**PROBLEM TO WORK ON**
Pull out each line below that contains the word "values". Treat uppercase and lowercase as different.

INPUT MATERIAL Start Marker

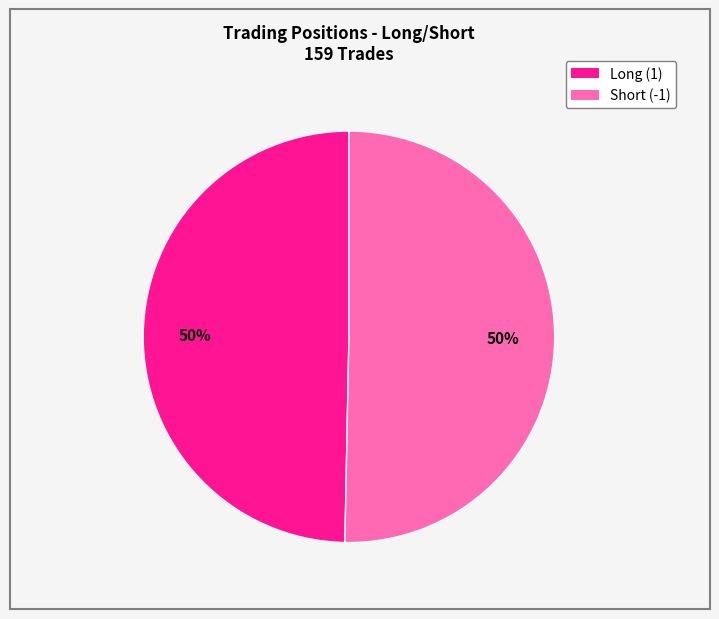

Is the sum of Long (1) and Short (-1) greater than half?

Yes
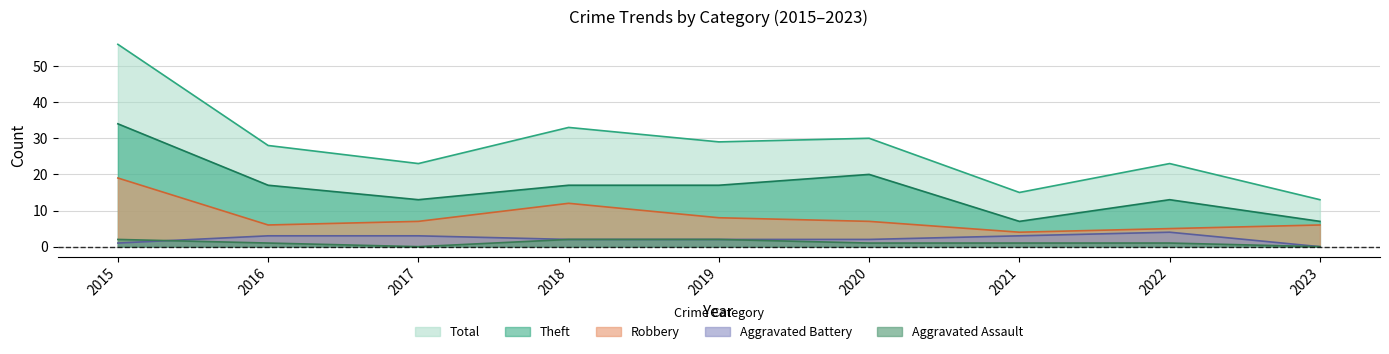

What is the difference between the maximum and minimum values in the Aggravated Assault series?

2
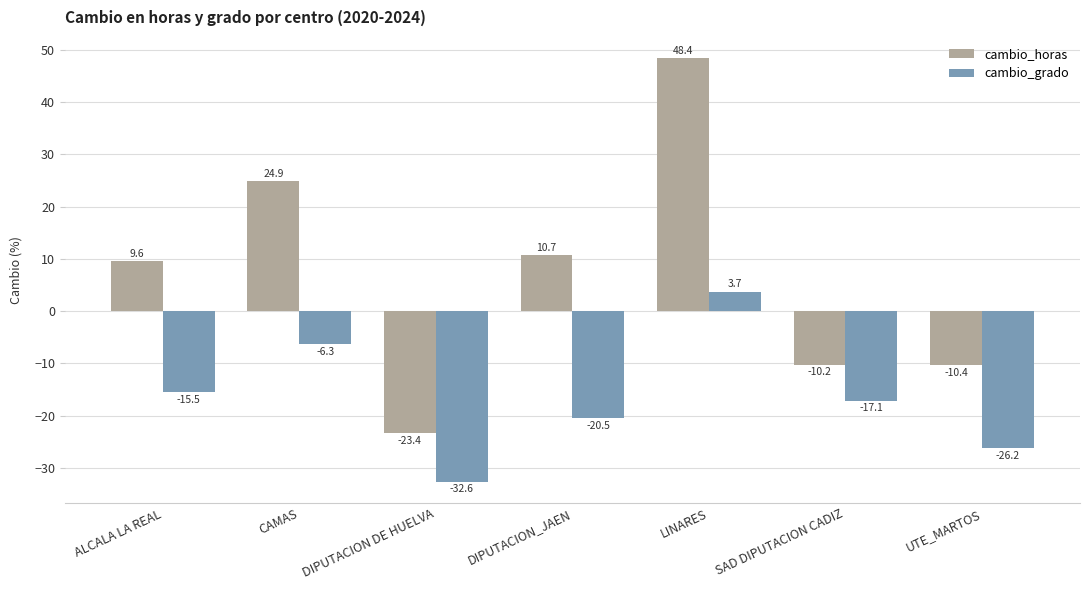

What position from the left is ALCALA LA REAL?

1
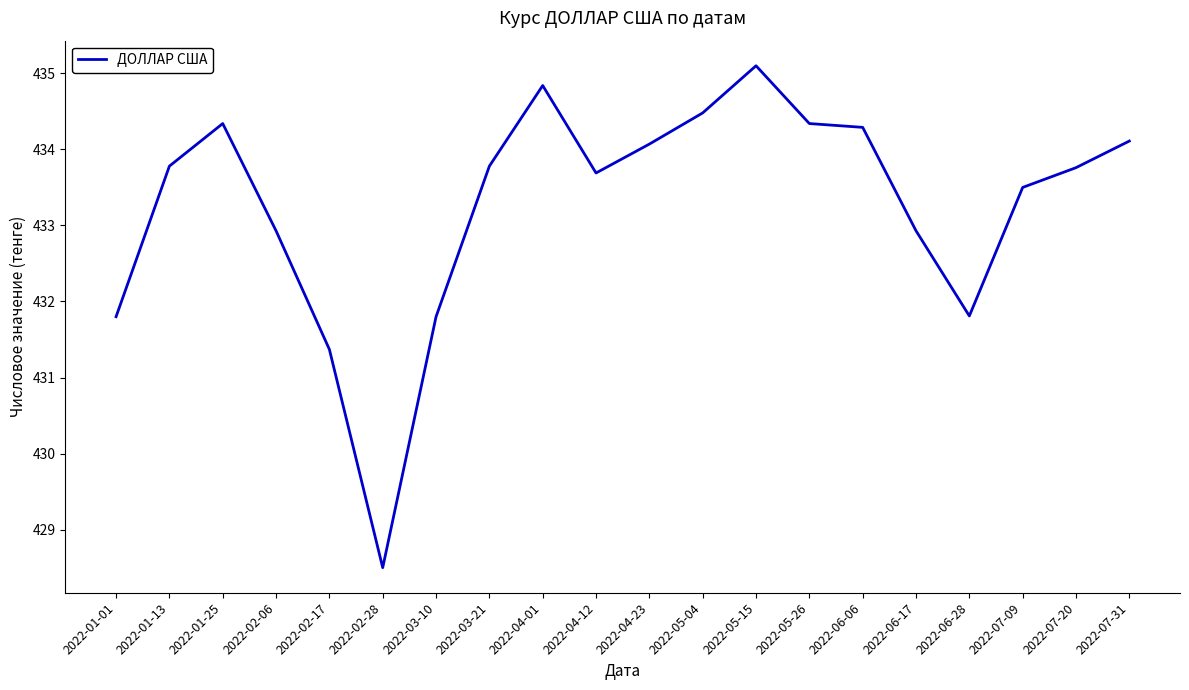

How many distinct data groups are displayed?

1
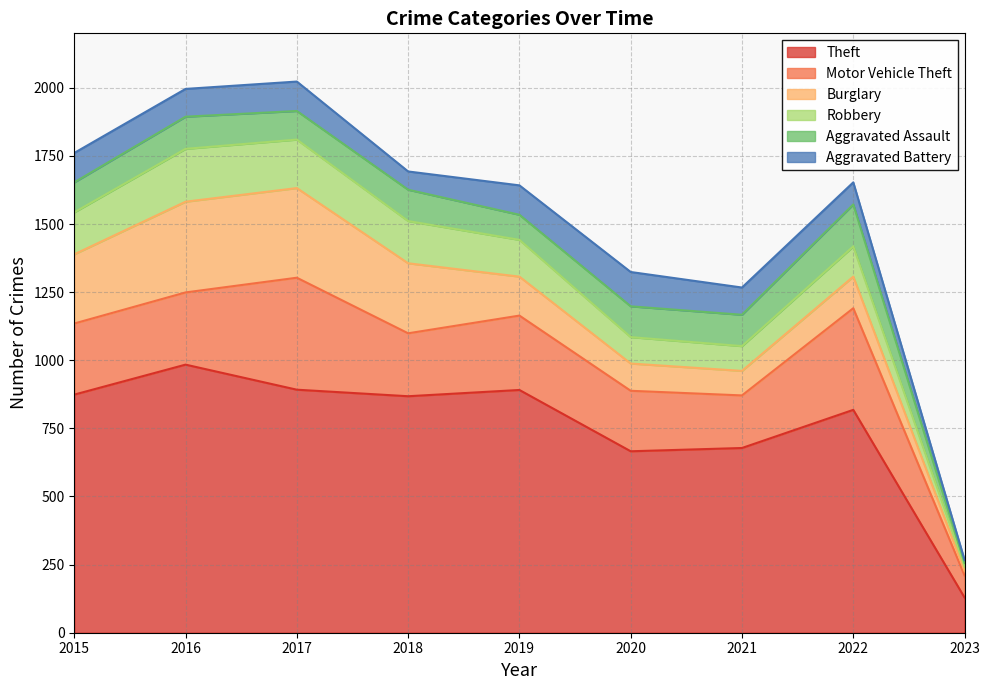

What is the difference between the highest and lowest values at 2023?

118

INPUT MATERIAL End Marker

**TASK OUTPUT**
What is the difference between the maximum and minimum values in the Aggravated Assault series?
What is the difference between the highest and lowest values at 2023?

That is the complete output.